We read in the Kindred Sayings (IV, Saḷāyatana-vagga, Fourth Fifty, chapter III, paragraph 191, Koṭṭhika) that Sāriputta and Mahā-Koṭṭhika were staying near Vārānasi at Isipatana, in the Antelope Park. Koṭṭhika said to Sāriputta:
“How now, friend? Is the eye the bond of objects, or are objects the bond of the eye? Is the tongue the bond of savours, or are savours the bond of the tongue? Is mind the bond of mind-objects (68), or are mind-objects the bond of the mind?”
“Not so, friend Koṭṭhika. The eye is not the bond of objects, nor are objects the bond of the eye, but that desire and lust that arise owing to these two. That is the bond. And so with the tongue and the mind ...it is the desire and lust that arise owing to savours and tongue, mind-objects and mind.
Suppose, friend, two oxen, one white and one black, tied by one rope or one yoke-tie. Would one be right in saying that the black ox is the bond for the white one, or that the white one is the bond for the black one?”
“Surely not, friend.”
“No, friend. It is not so. But the rope or the yoke-tie which binds the two, - that is the bond that unites them. So it is with the eye and objects, with tongue and savours, with mind and mind-objects. It is the desire and lust which arise owing to them that form the bond that unites them.
If the eye, friend, were the bond of objects, or if objects were the bond of the eye, then this righteous life for the utter destruction of dukkha could not be proclaimed. But since it is not so, but the desire and lust which arise owing to them are the bond, therefore is the righteous life for the utter destruction of dukkha proclaimed...

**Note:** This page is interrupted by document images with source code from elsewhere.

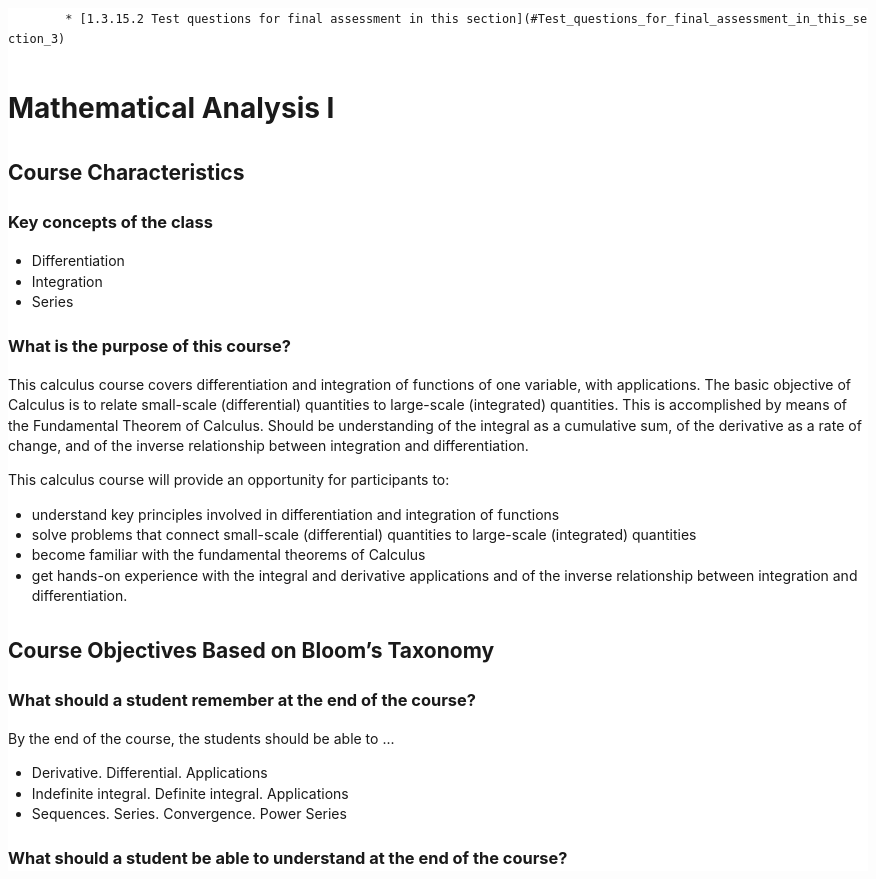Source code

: 			* [1.3.15.2 Test questions for final assessment in this section](#Test_questions_for_final_assessment_in_this_section_3)



Mathematical Analysis I
=======================


Course Characteristics
----------------------


### Key concepts of the class


* Differentiation
* Integration
* Series


### What is the purpose of this course?


This calculus course covers differentiation and integration of functions of one variable, with applications. The basic objective of Calculus is to relate small-scale (differential) quantities to large-scale (integrated) quantities. This is accomplished by means of the Fundamental Theorem of Calculus. Should be understanding of the integral as a cumulative sum, of the derivative as a rate of change, and of the inverse relationship between integration and differentiation.


This calculus course will provide an opportunity for participants to:



* understand key principles involved in differentiation and integration of functions
* solve problems that connect small-scale (differential) quantities to large-scale (integrated) quantities
* become familiar with the fundamental theorems of Calculus
* get hands-on experience with the integral and derivative applications and of the inverse relationship between integration and differentiation.


Course Objectives Based on Bloom’s Taxonomy
-------------------------------------------


### What should a student remember at the end of the course?


By the end of the course, the students should be able to ...



* Derivative. Differential. Applications
* Indefinite integral. Definite integral. Applications
* Sequences. Series. Convergence. Power Series


### What should a student be able to understand at the end of the course?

There is in the Exalted One an eye, friend. The Exalted One sees an object with the eye. But in the Exalted One is no desire and lust. Wholly heart-free is the Exalted One. There is in the Exalted One a tongue ...a mind. But in the Exalted One is no desire and lust. Wholly heart-free is the Exalted One.
By this method, friend, you are to understand, as I said before, that the bond is the desire and lust that arise owing to things.”

Questions

  1. 1.
    Through which doors can motion be experienced?
  2. 2.
    Through which door can bodysense be experienced?
  3. 3.
    What class of ārammaṇa (object) is cohesion?
  4. 4.
    What class of ārammaṇa is lobha-mūla-citta (citta rooted in
    attachment)?
  5. 5.
    Through which door can lobha-mūla-citta be experienced?
  6. 6.
    Through which doors can lobha-mūla-citta experience an object?
  7. 7.
    What class of ārammaṇa is cold?
  8. 8.
    What class of ārammaṇa is painful bodily feeling?
  9. 9.
    What class of ārammaṇa is unpleasant mental feeling?
  10. 10.
    What class of ārammaṇa is paññā (wisdom)?
  11. 11.
    Is the word “peace” an ārammaṇa? If so, what class?
  12. 12.
    How many doors are rūpa and how many nāma?
  13. 13.
    Can visible object be experienced through the mind-door?
  14. 14.
    Through how many doors does citta know dhammārammaṇa?
  15. 15.
    How many classes of ārammaṇa are known through the mind-door?